Congratulations, you invented HFL (Hyper Factorial Levels) and a notation that looks like it was designed by an enthusiastic LaTeX plugin. Here’s the secret: magnitude without context is decoration, not mathematics.

If your contribution is “this number is huge,” explain why anyone should care. Does it bound complexity classes, solve a natural combinatorial extremum, or give a new asymptotic insight? If not, call it art and be proud, but don’t pretend it settles anything.

## Show your work: code, minimal examples, reproducibility

If you claim a new hash, a novel representation, or an algorithm, give reproducible evidence: a GitHub link, a tiny test suite, and sample outputs. Prefer archives with stable DOIs like Zenodo and include runnable instructions. For analytic claims, include numerical checks and edge cases; for symbolic claims, sketch a proof or point to a formal verification attempt.

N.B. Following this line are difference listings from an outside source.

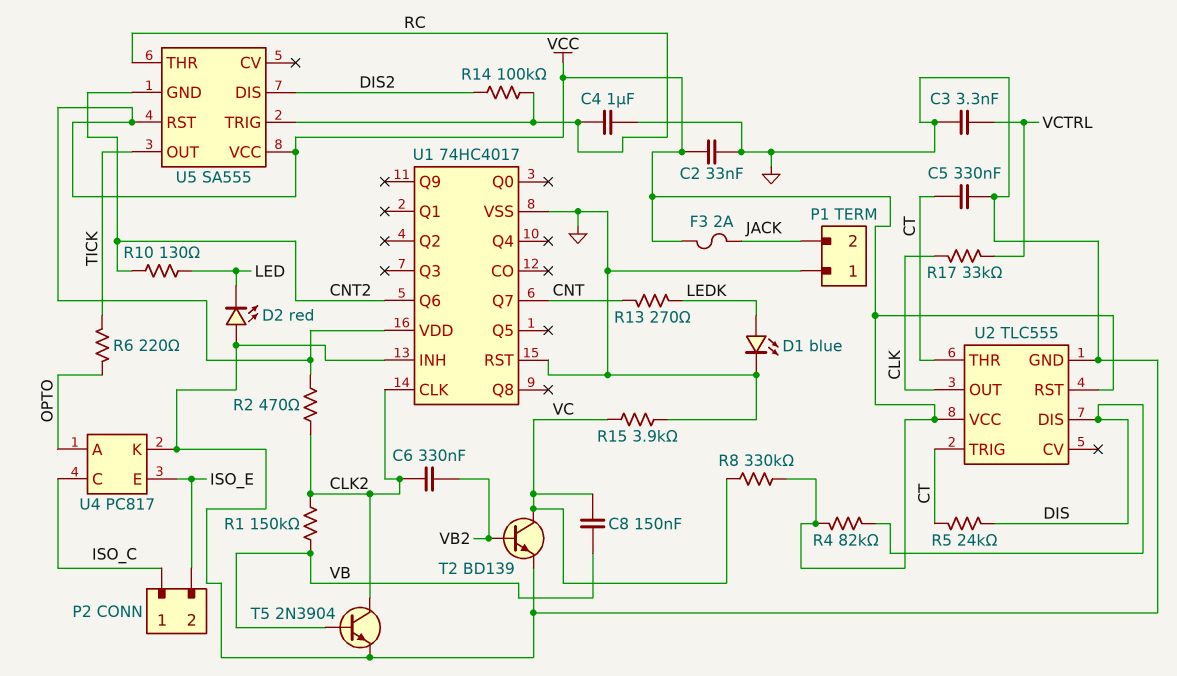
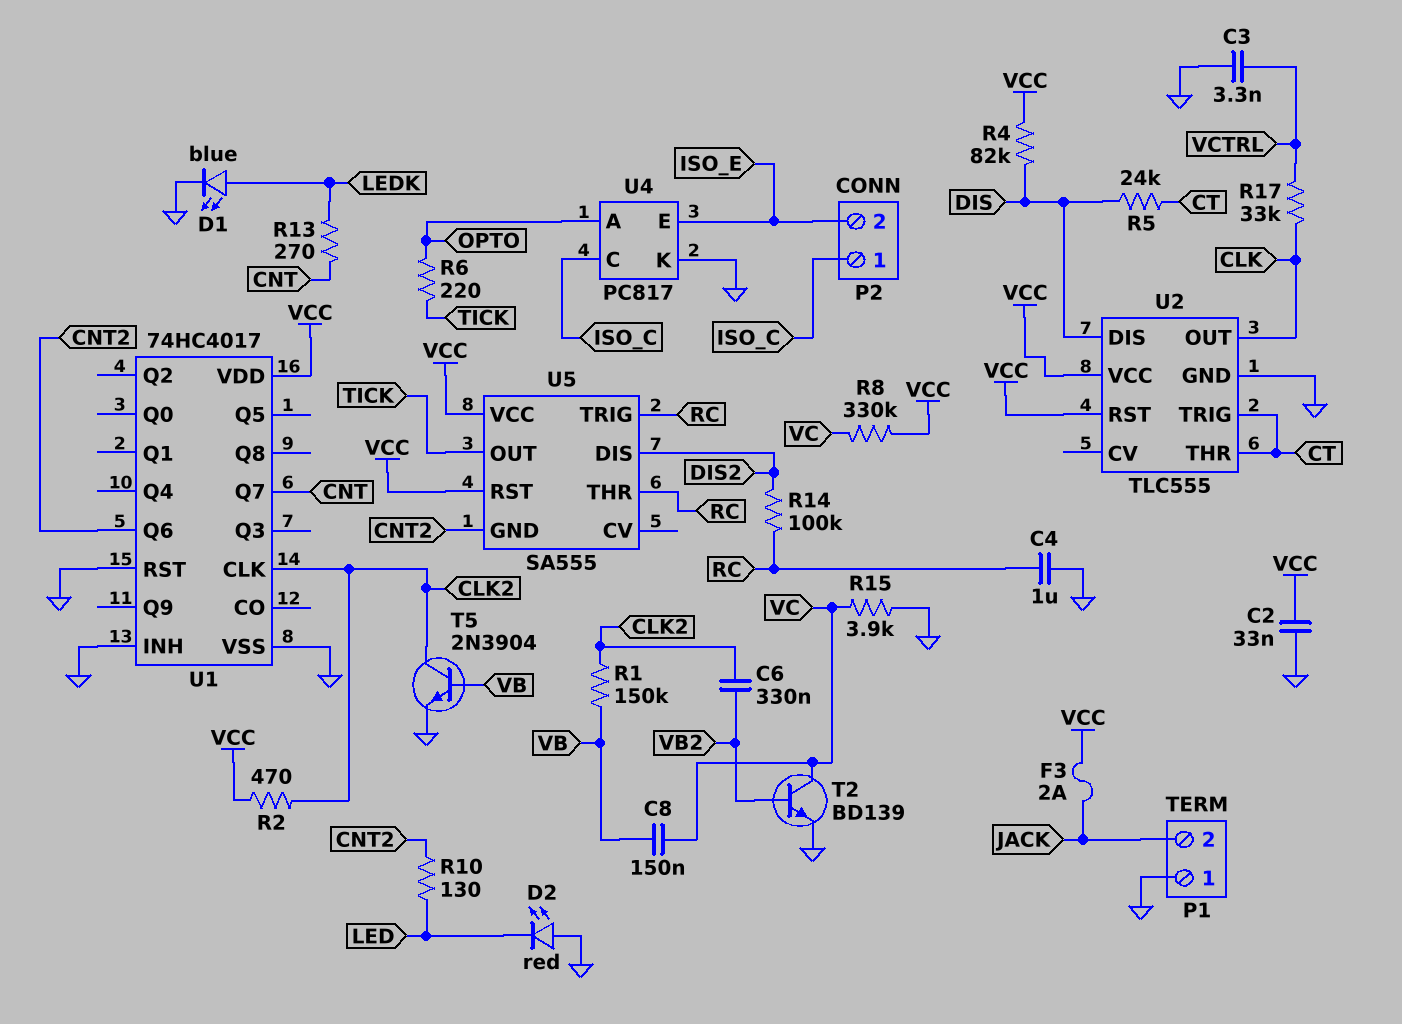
C5: 330nF (CT, GND) -> none

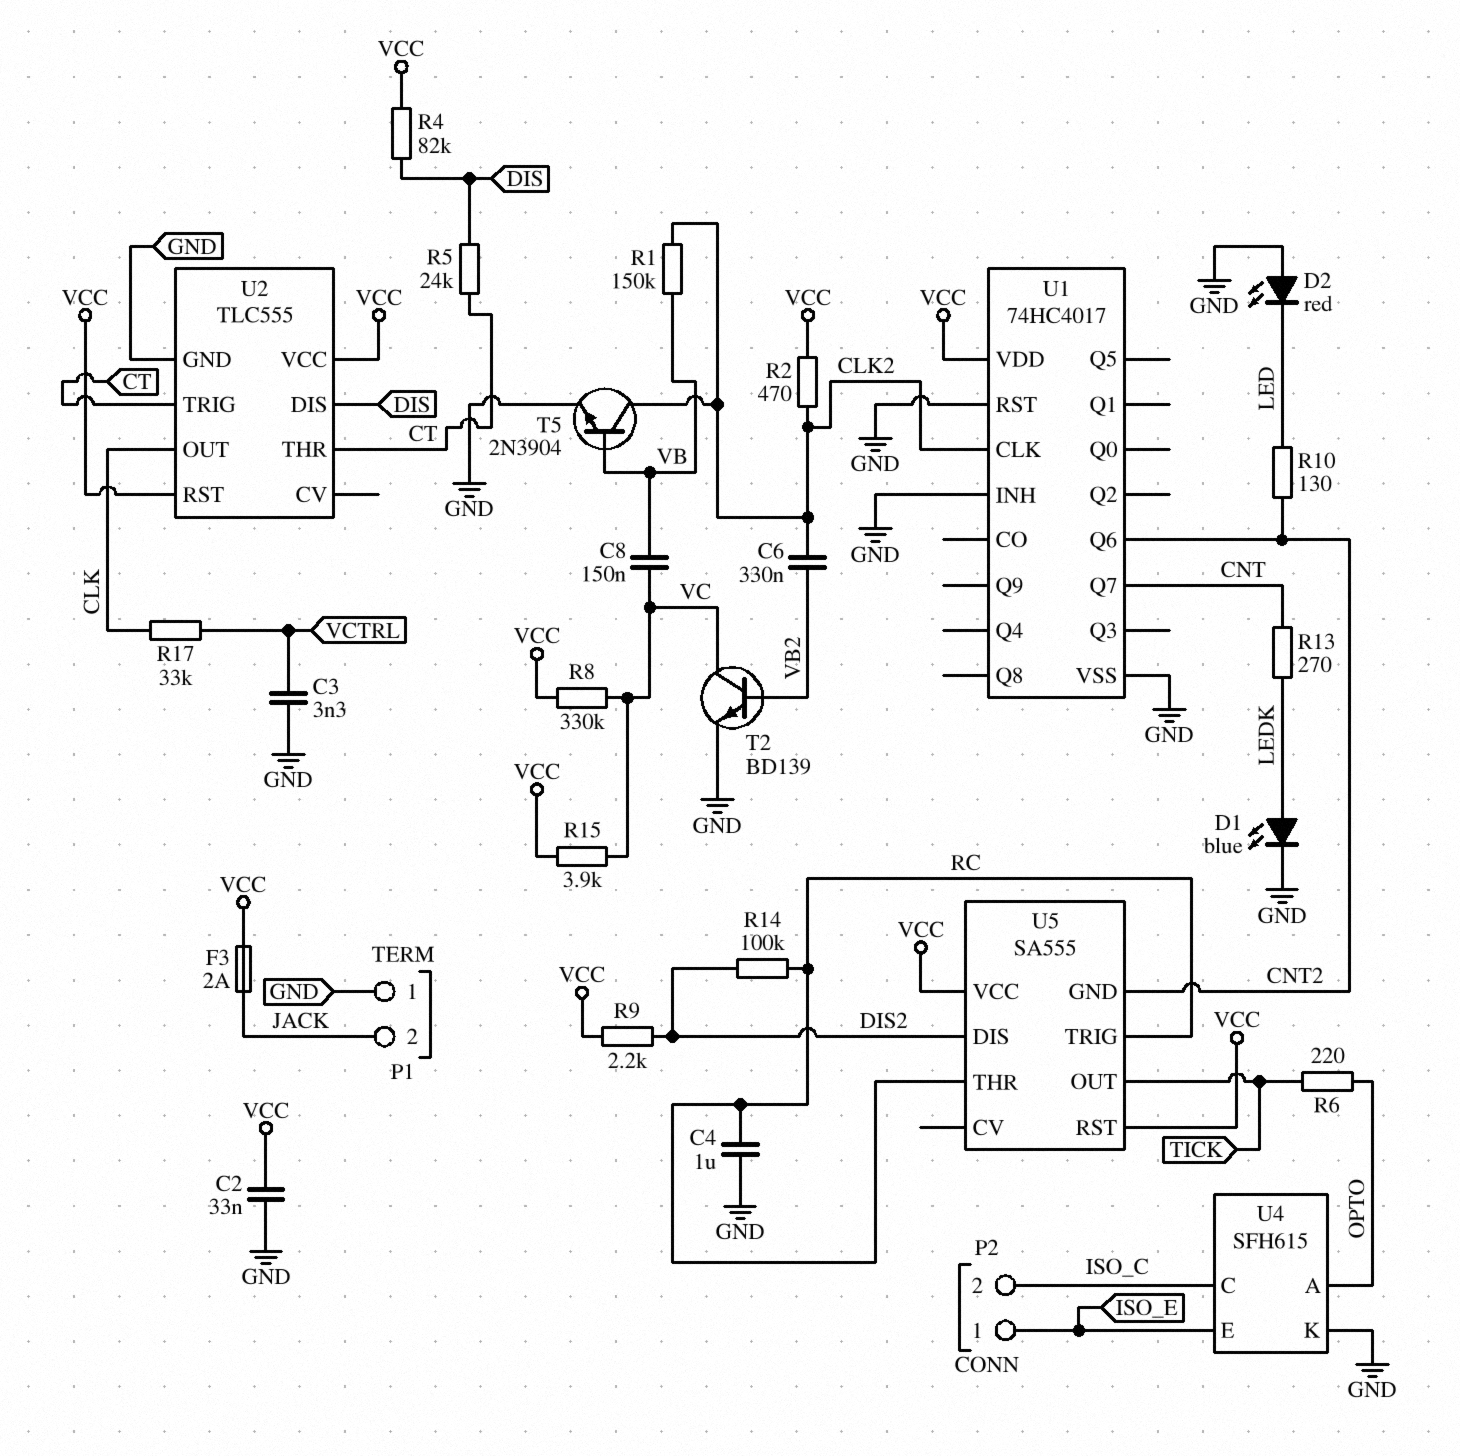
P2 pin 1: ISO_C -> ISO_E
P2 pin 2: ISO_E -> ISO_C
R9: none -> 2.2k (DIS2, VCC)
R15: 3.9k (GND, VC) -> 3.9k (VC, VCC)
U4: PC817 -> SFH615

A good post makes it trivial for a skeptic to run your code or check the base case of your induction. If that’s too much work for you, it’s too much work for us.

## A small arithmetic palate cleanser

Love little patterns? Try this meme: 987,654,321 ÷ 123,456,789.

Quick trick: 123,456,789 × 8 = 987,654,312. So the quotient is 8 with remainder 9, i.e. 8 + 9/123,456,789 ≈ 8.000000073. Cute, tiny remainder, and a pleasant reminder that sometimes beautiful things are simple.

## How reviewers should respond

If you’re commenting: ask for a minimal reproducible example. Point out where rigor is missing. Don’t be proof police for the ego; target the gaps that matter. If the claim is computational, ask for the code and a sample input/output. If it’s theoretical, ask for the minimal lemma that would make the argument go through.

If you’re moderating: enforce authorship rules, require [UPDATE] tags and changelogs, and demand reproducible artifacts for technical claims. Remove plagiarism and be ready to ban repeat offenders who treat the forum as their personal echo chamber.

## Cross-disciplinary nuances

Different branches of math and logic demand different standards. A numerical conjecture in experimental number theory thrives on computational evidence and heuristics. An alleged proof in set theory or category theory often requires careful checking of definitions and coherence conditions. Computer-assisted results (think long computations or exhaustive search) live or die by their reproducibility and verifiability.

Formal provers add a different axis: they give ironclad certainty but at the cost of time and labor. Not everything needs Lean-level rigor. There’s a spectrum: hand-wavy insight → solid proof sketch with referees’ notes → machine-checked proof. Be honest about where your work sits.

## A compact checklist for posting math online

– State authorship and get consent.
– Use [UPDATE] and a top-of-post changelog when relevant.
– Include LaTeX for clarity and a plain-language summary for the rest of us.
– Attach runnable code and sample inputs/outputs for computational results.
– Use a CAS or formal prover for nontrivial claims; don’t rely only on LLMs.
– Explain why your result matters. If it’s a curiosity, label it as such.

## Takeaway — with a bit of Katya’s cantankerous optimism

The internet will happily host your mathematical curiosities — but nobody owes your post infinite attention. Be generous with clarity: show code, show provenance, and show why your idea matters beyond aesthetics. Use ChatGPT as a stylist, not a referee. Post your own work, sign your name, and if you’ve updated something, don’t make the rest of us play Find-The-Difference. We have day jobs, ennui, and the faint hope that one of these threads will actually teach us something new. Make it worth the scroll.

So here’s the closing provocation — because I like leaving you with a puzzle rather than a verdict: when we balance speed, accessibility, and formal certainty on the internet, what trade-offs are we willing to accept — and which ones are non-negotiable?